The string "연결한다" may appear in lines of the entries below. Report how many lines hold it, with only the number.

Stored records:
####################

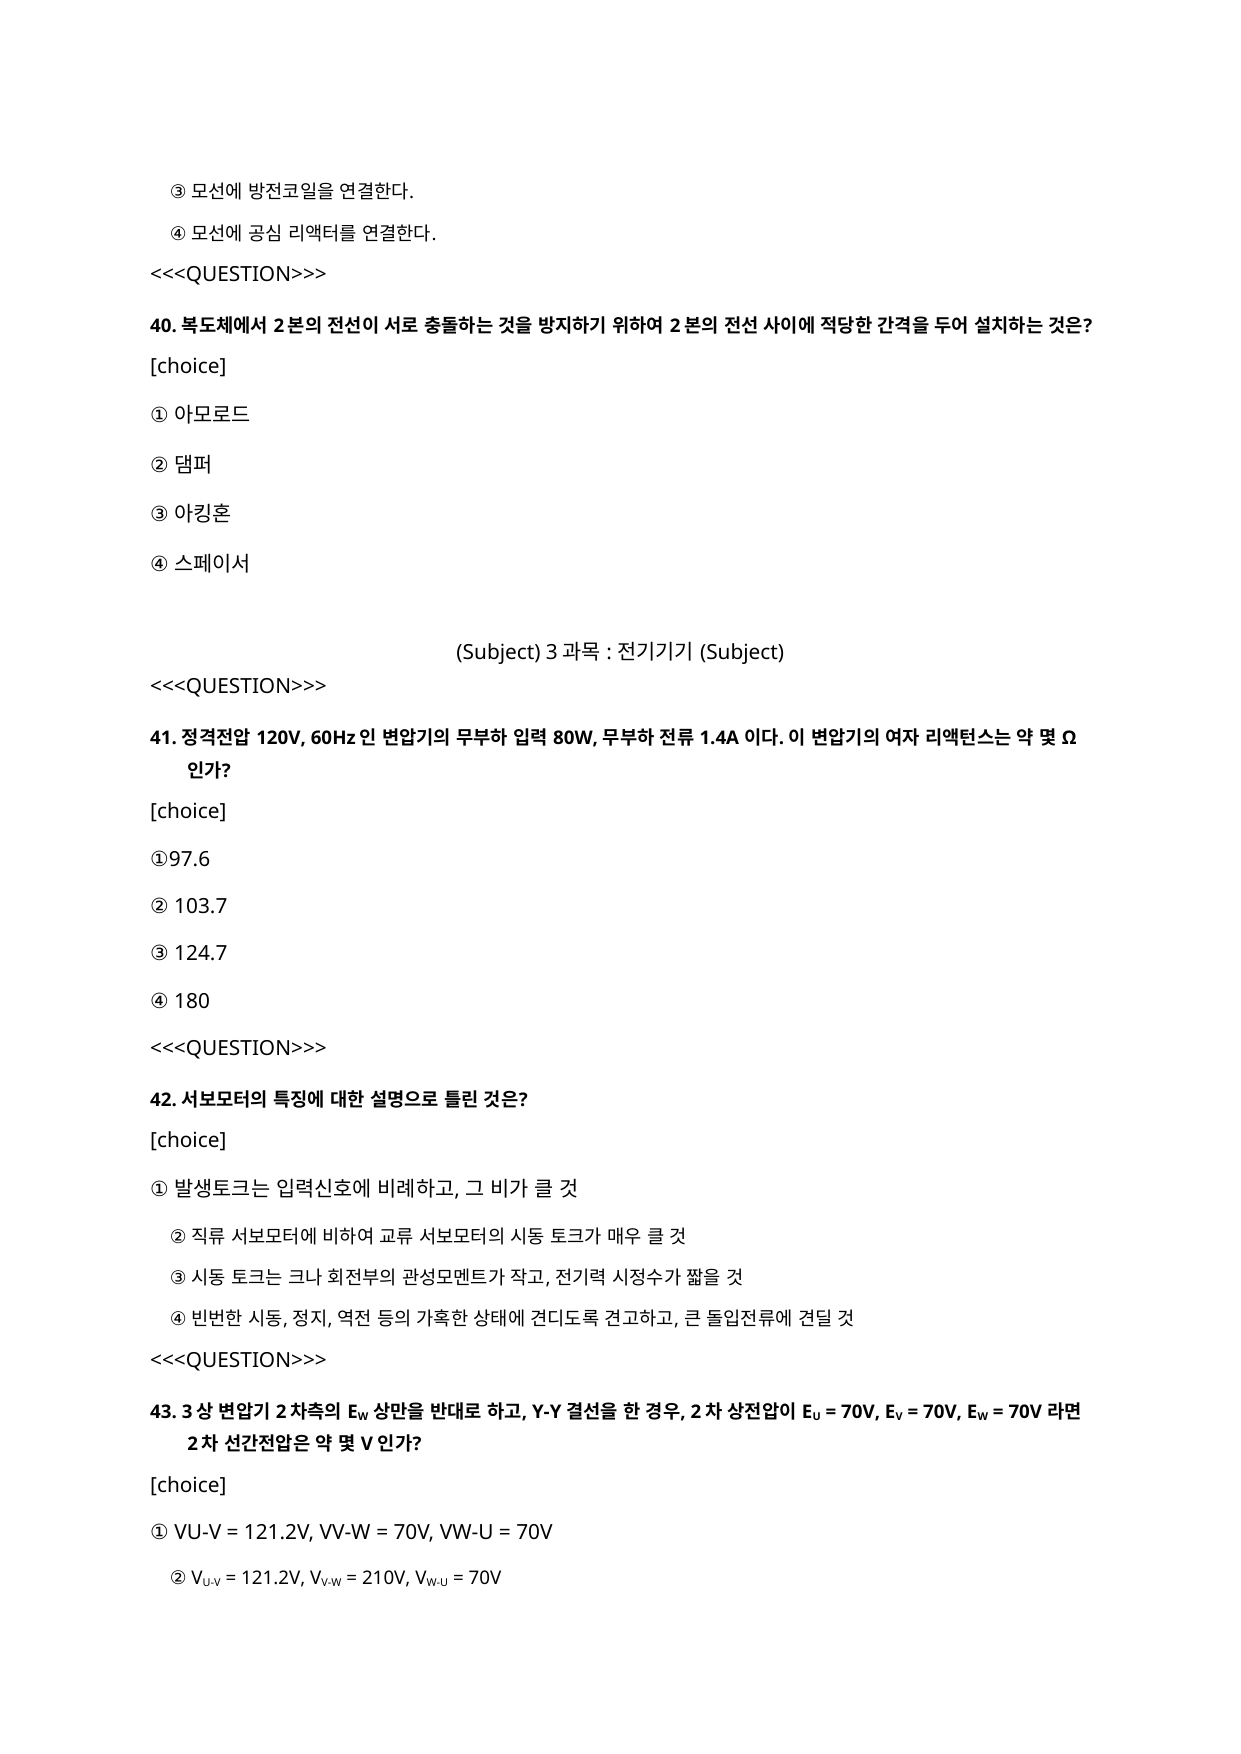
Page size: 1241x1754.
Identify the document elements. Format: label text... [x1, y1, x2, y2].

text 41. 정격전압 120V, 60Hz인 변압기의 무부하 입력 80W, 무부하 전류 1.4A 이다. 이 변압기의 여자 리액턴스는 약 몇 Ω 인가? [150, 723, 1090, 783]
text ② VU-V = 121.2V, VV-W = 210V, VW-U = 70V [150, 1564, 1090, 1590]
text ④ 스페이서 [150, 547, 1090, 577]
text [choice] [150, 797, 1090, 825]
text <<<QUESTION>>> [150, 259, 1090, 287]
text ③ 시동 토크는 크나 회전부의 관성모멘트가 작고, 전기력 시정수가 짧을 것 [150, 1263, 1090, 1290]
text ① VU-V = 121.2V, VV-W = 70V, VW-U = 70V [150, 1517, 1090, 1546]
text <<<QUESTION>>> [150, 1033, 1090, 1061]
text ② 직류 서보모터에 비하여 교류 서보모터의 시동 토크가 매우 클 것 [150, 1222, 1090, 1249]
text ④ 모선에 공심 리액터를 연결한다. [150, 218, 1090, 245]
text ② 103.7 [150, 891, 1090, 919]
text ④ 180 [150, 986, 1090, 1014]
text ③ 아킹혼 [150, 497, 1090, 528]
text <<<QUESTION>>> [150, 1345, 1090, 1373]
text 43. 3상 변압기 2차측의 EW 상만을 반대로 하고, Y-Y 결선을 한 경우, 2차 상전압이 EU = 70V, EV = 70V, EW = 70V 라면 2차 선간전압은 약 몇 V 인가? [150, 1396, 1090, 1456]
text ① 아모로드 [150, 399, 1090, 429]
text ①97.6 [150, 844, 1090, 872]
text 40. 복도체에서 2본의 전선이 서로 충돌하는 것을 방지하기 위하여 2본의 전선 사이에 적당한 간격을 두어 설치하는 것은? [150, 311, 1090, 338]
text 42. 서보모터의 특징에 대한 설명으로 틀린 것은? [150, 1084, 1090, 1112]
text [choice] [150, 1125, 1090, 1154]
text ② 댐퍼 [150, 448, 1090, 478]
text (Subject) 3과목 : 전기기기 (Subject) [150, 635, 1090, 666]
text ③ 124.7 [150, 938, 1090, 967]
text [choice] [150, 1470, 1090, 1498]
text <<<QUESTION>>> [150, 672, 1090, 700]
text ③ 모선에 방전코일을 연결한다. [150, 177, 1090, 204]
text [choice] [150, 351, 1090, 380]
text ① 발생토크는 입력신호에 비례하고, 그 비가 클 것 [150, 1173, 1090, 1203]
text ④ 빈번한 시동, 정지, 역전 등의 가혹한 상태에 견디도록 견고하고, 큰 돌입전류에 견딜 것 [150, 1304, 1090, 1331]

####################

EXERCISE SOLUTION:
2